At this point, I have no idea what could be causing the problem, other than that it started about a week ago. Is there some way to get a stack trace from a running NodeJS instance?
There's no log output during the time the problem occurs. servercooties.com tracks our instance's uptime, so @accalia can probably pinpoint the times when the problem occurred.
/cc @boomzilla @PJH
-
@baris said in Infinite loop:
Are you using nginx to direct traffic to nodebb?
yes
@baris said in Infinite loop:
Are there any errors in the nginx logs?
$ wc -l /var/log/nginx/error.log 180933 /var/log/nginx/error.log
Anything specific I should look for?
-
Look for any socket.io errors if you have alot of those you can change the upstream block for nodebb to the below.
upstream nodebb{ ip_hash; server 127.0.0.1:4567 max_fails=0 fail_timeout=10s; server 127.0.0.1:4568 max_fails=0 fail_timeout=10s; keepalive 512; }
This helps under highload if socket.io is throwing alot of errors .
-
ok, I see that there is a way to get a stack trace from NodeJS, but it requires starting it with
--debug-brk
so a debugger can be attached (and then unpaused and allowed to run as normal until it hangs).Should I edit loader.js for that, or is there some other way to start one of the instances of a cluster with an extra parameter?
-
I would look at anything that is different from a default install, ie custom plugins, core modifications, changes to default settings like increasing unread cutoff time etc.

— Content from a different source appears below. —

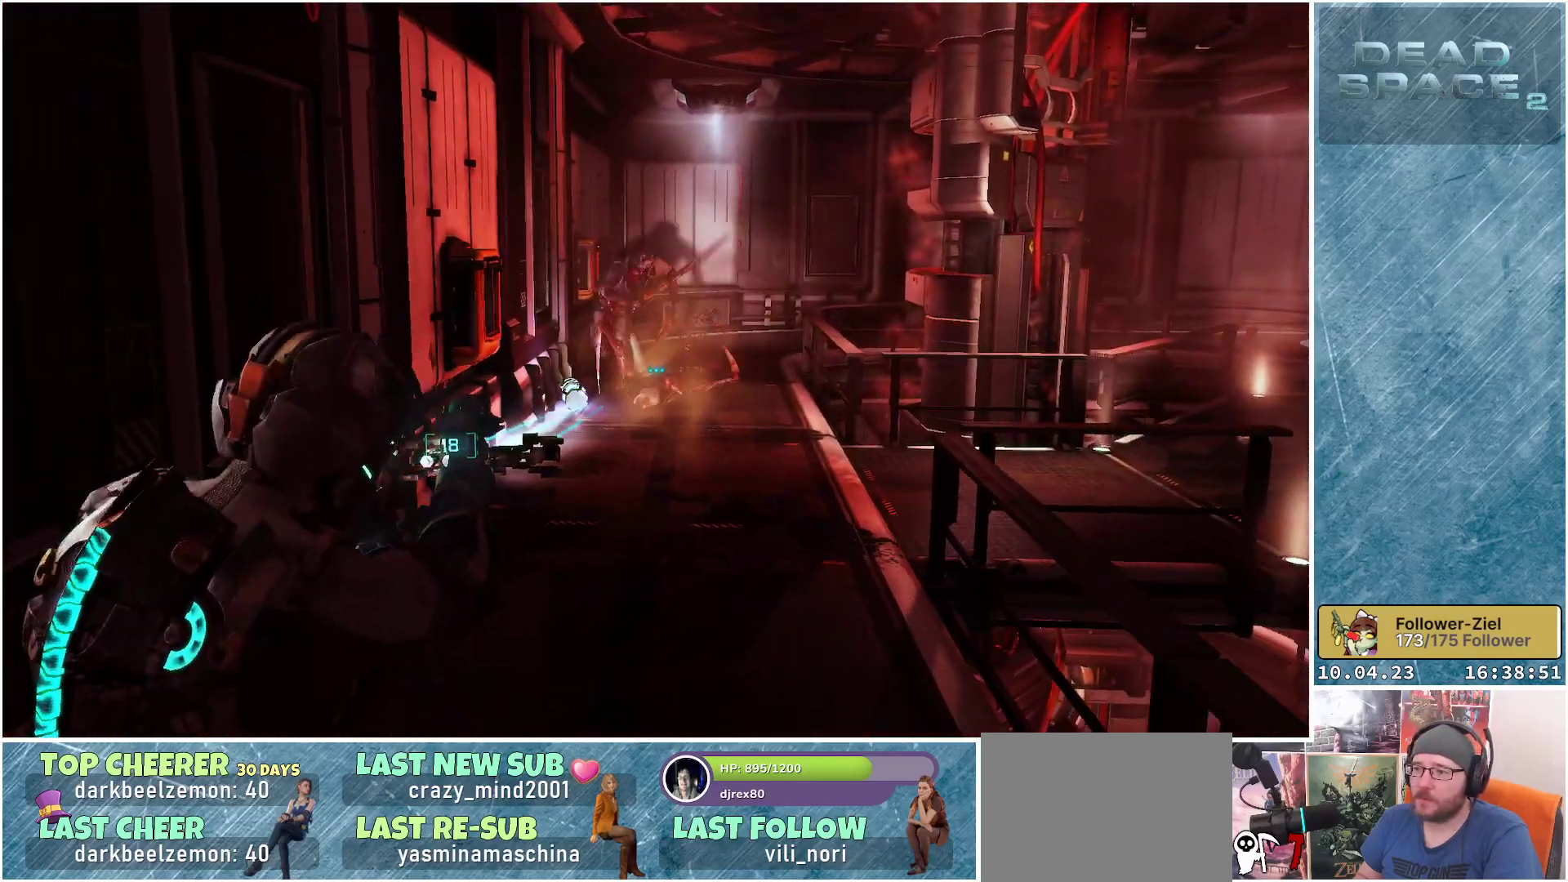
{"buttons": ["L2"], "left_stick": "up-left", "right_stick": "up-left", "events": [[283, "R2", "down"], [300, "left_stick", "left"], [300, "right_stick", "up-left"], [417, "left_stick", "up-left"], [450, "R2", "up"]]}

We are not experiencing the hangs on this site or busy sites that we host so it could be a configuration change that's causing it.
-
Okay, strace showed both instances hanging after this:
connect(85, {sa_family=AF_INET, sin_port=htons("[iframely port]"), sin_addr=inet_addr("[iframely IP]")}, 16) = -1 EINPROGRESS (Operation now in progress)
I've blacklisted the forum's hostname from iframely. We'll see if that fixes it.
-
Ok, time for an update. The iframely problem was definitely one of the causes, but we're still getting occasional lock-ups. Nowhere near as bad as before, but the site still goes down a few times a day. We have a topic where we track manual restarts, but the data doesn't really show any pattern other than that the infinite loop is happening during times when a lot of pages are loaded.